Your objective
Report how many lines below include the string "infrastructure". Please keep the reply to that number.
BEGIN Listed records
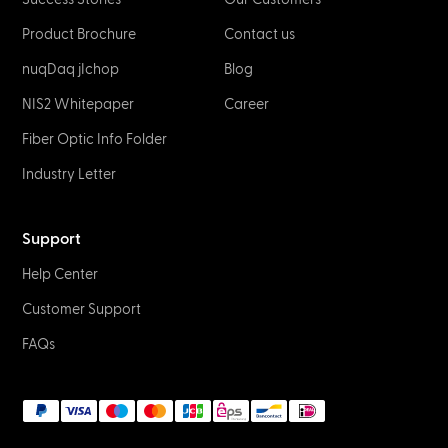
Product Brochure
Contact us
nuqDaq jIchop
Blog
NIS2 Whitepaper
Career
Fiber Optic Info Folder
Industry Letter
Support
Help Center
Customer Support
FAQs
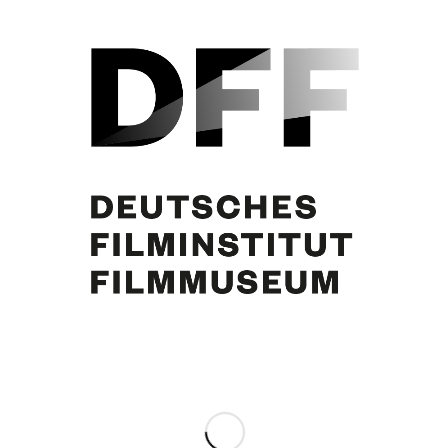
Judith Holzmeister. Foto: Hermann Meroth
Share this entry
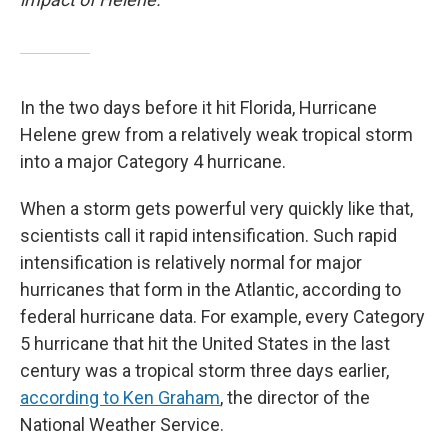
In the two days before it hit Florida, Hurricane
Helene grew from a relatively weak tropical storm
into a major Category 4 hurricane.
When a storm gets powerful very quickly like that,
scientists call it rapid intensification. Such rapid
intensification is relatively normal for major
hurricanes that form in the Atlantic, according to
federal hurricane data. For example, every Category
5 hurricane that hit the United States in the last
century was a tropical storm three days earlier,
according to Ken Graham
, the director of the
National Weather Service.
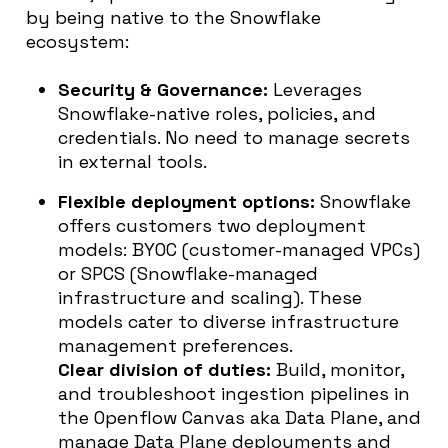
by being native to the Snowflake
ecosystem:
Security & Governance:
Leverages
Snowflake-native roles, policies, and
credentials. No need to manage secrets
in external tools.
Flexible deployment options:
Snowflake
offers customers two deployment
models: BYOC (customer-managed VPCs)
or SPCS (Snowflake-managed
infrastructure and scaling). These
models cater to diverse infrastructure
management preferences.
Clear division of duties:
Build, monitor,
and troubleshoot ingestion pipelines in
the Openflow Canvas aka Data Plane, and
manage Data Plane deployments and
END Listed records
Result of this exercise
2